Conakry, le 02 février 2026 – Dans le cadre du renforcement des relations de coopération bilatérale entre la République de Guinée et le Japon, l’Ambassadeur Kabèlè SOUMAH, Secrétaire Général du Ministère du Plan, de la Coopération Internationale et du Développement (MPCID) a reçu en audience une importante délégation de l’Agence Japonaise de Coopération Internationale (JICA) conduite par M. Naoki YANASE, Directeur de département Afrique de la JICA, accompagné de Mme Junko MASUDA, Directrice régionale Afrique de l’Ouest de la JICA, basée à Dakar.

Cette rencontre s’est tenue en présence de Madame la Cheffe de Cabinet, Fatoumata TOURÉ, du Conseiller chargé de la Coopération, Fodé Kaba DIABY, du Directeur National de la Coopération, Dr Arafan TRAORÉ, de la Directrice Générale de l’Agence Guinéenne de Coopération Technique, Maniamba KANDÉ, du Directeur Général Adjoint de la Coordination et du Suivi des Aides, Ousmane TOUNKARA, ainsi que de nombreux cadres du département.

Effectuant sa première visite en Afrique francophone, M. Naoki YANASE a choisi la Guinée comme point de départ, illustrant ainsi la solidité des relations de coopération guinéo-japonaises. Il s’est félicité des progrès enregistrés dans la mise en œuvre de plusieurs projets structurant, notamment le pont de Faranah, saluant les efforts déployés par le MPCID dans la résolution des contraintes liées à l’enlèvement des équipements du pont de Soumba vers le pont de Faranah.

Abordant le dossier du port de pêche de Kaporo, le Directeur Afrique de la JICA a salué son opérationnalisation effective dès la remise officielle des clés à la Guinée. Il a cependant relevé des défis persistants, notamment la réalisation de l’usine de glace et la mise en place d’un dispositif adéquat de gestion des déchets, précisant que ces composantes relèvent de la responsabilité de la partie guinéenne. Il a par ailleurs annoncé qu’une évaluation du projet sera conduite au cours de l’année, soulignant que la prise en charge des défis (usine de glace et gestions des déchets) pourrait affecter la notation globale du projet et conditionner la mise en œuvre d’initiatives similaires à l’avenir.

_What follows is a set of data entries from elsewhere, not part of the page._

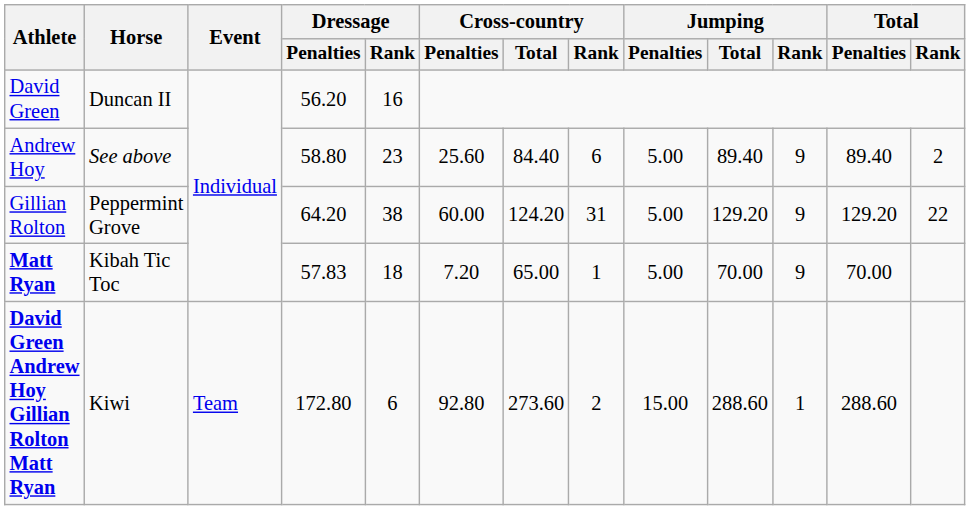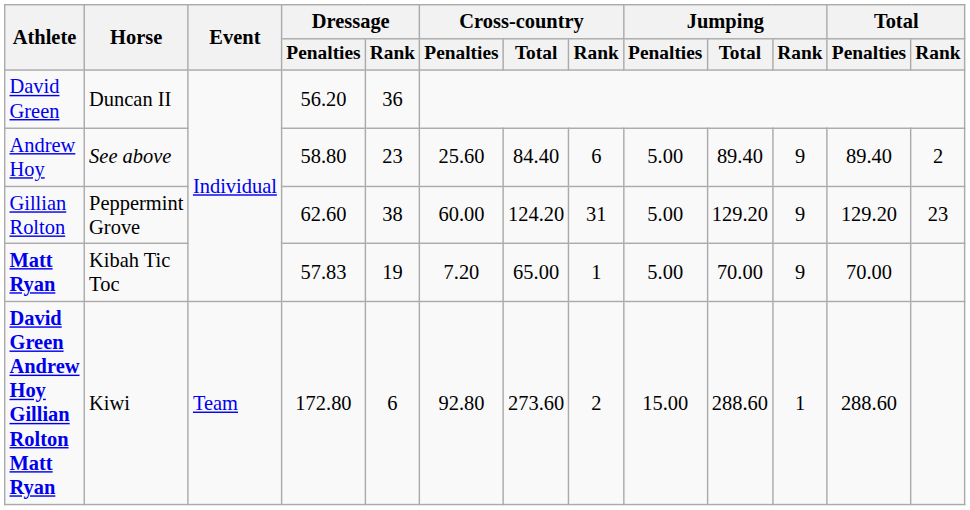David Green | Dressage / Rank: 16 -> 36
Gillian Rolton | Dressage / Penalties: 64.20 -> 62.60
Gillian Rolton | Total / Rank: 22 -> 23
Matt Ryan | Dressage / Rank: 18 -> 19
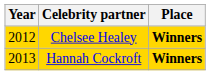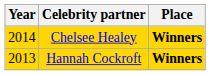Chelsee Healey | Year: 2012 -> 2014
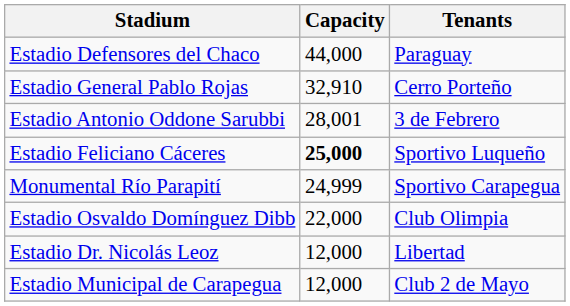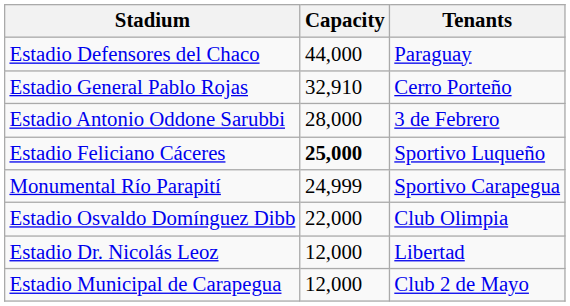Estadio Antonio Oddone Sarubbi | Capacity: 28,001 -> 28,000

La délégation de la JICA a félicité les autorités guinéennes pour la tenue d’élections paisibles récemment organisées en Guinée, avant de réaffirmer l’engagement de l’institution japonaise à accompagner le pays dans la mise en œuvre de la Stratégie Nationale de Développement Simandou 2040, en alignant ses interventions sur ce cadre stratégique et en identifiant des projets concrets à fort impact, notamment dans les secteurs de l’agriculture, de l’éducation et du développement des chaînes de valeur de la formation.

S’agissant de l’Institut National de Santé Publique (INSP) de Coyah, la délégation a reconnu la qualité des infrastructures et la modernité des équipements installés, tout en insitant sur  la nécessité de renforcer les capacités des ressources humaines, condition essentielle à l’amélioration de la surveillance épidémiologique et de la résilience sanitaire du pays. Il a également attiré l’attention sur la dégradation d’une portion de la clôture suite aux fortes pluies. Il a recommandé la réhabilitation rapide afin de sécuriser les équipements hautement sensibles du laboratoire.

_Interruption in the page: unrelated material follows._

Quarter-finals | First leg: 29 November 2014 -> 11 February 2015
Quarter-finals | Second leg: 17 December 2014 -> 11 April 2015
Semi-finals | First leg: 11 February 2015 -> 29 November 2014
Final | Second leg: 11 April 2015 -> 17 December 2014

Prenant la parole, l’Ambassadeur Kabèlè SOUMAH, a exprimé la profonde gratitude du gouvernement guinéen au gouvernement japonais pour son appui constant et multiforme au processus de developpement socio économique. Il s’est engagé à travailler en étroite collaboration avec les départements sectoriels afin de relever les défis identifiés et de renforcer davantage la coopération entre la Guinée et le Japon.

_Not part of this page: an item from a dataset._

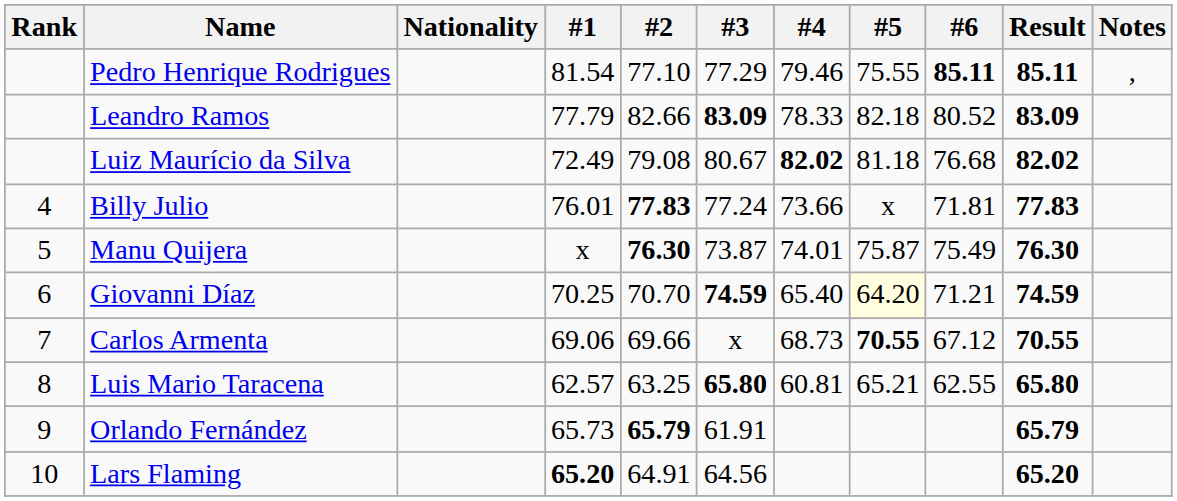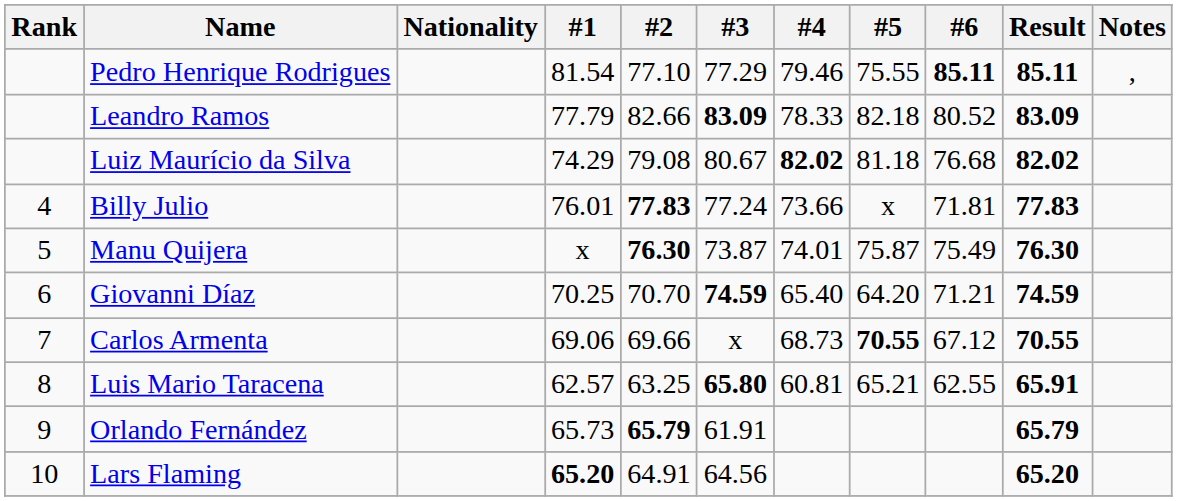Luiz Maurício da Silva | #1: 72.49 -> 74.29
Giovanni Díaz | #5: lightyellow background -> no background
Luis Mario Taracena | Result: 65.80 -> 65.91
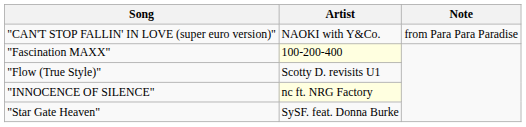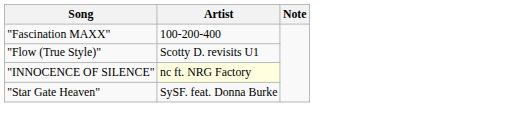- row: "CAN'T STOP FALLIN' IN LOVE (super euro version)" | NAOKI with Y&Co. | from Para Para Paradise
"Fascination MAXX" | Artist: lightyellow background -> no background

Enfin, le Secrétaire Général a présenté les grandes orientations du programme Simandou 2040, structuré autour de cinq piliers, avec ses 122 projets et 36 réformes couvrant 14 secteurs prioritaires. Il a également exprimé le souhait d’un accompagnement renforcé du Japon, notamment dans les domaines de l’enseignement technique et de la formation professionnelle, leviers essentiels du développement durable et inclusif.

Au nom de Son Excellence Monsieur le Président de la République, Mamadi DOUMBOUYA, et de Monsieur le Premier Ministre, Chef du Gouvernement, l’Ambassadeur Kabèlè SOUMAH a renouvelé la reconnaissance du peuple guinéen au Gouvernement japonais pour son engagement constant aux côtés de la Guinée.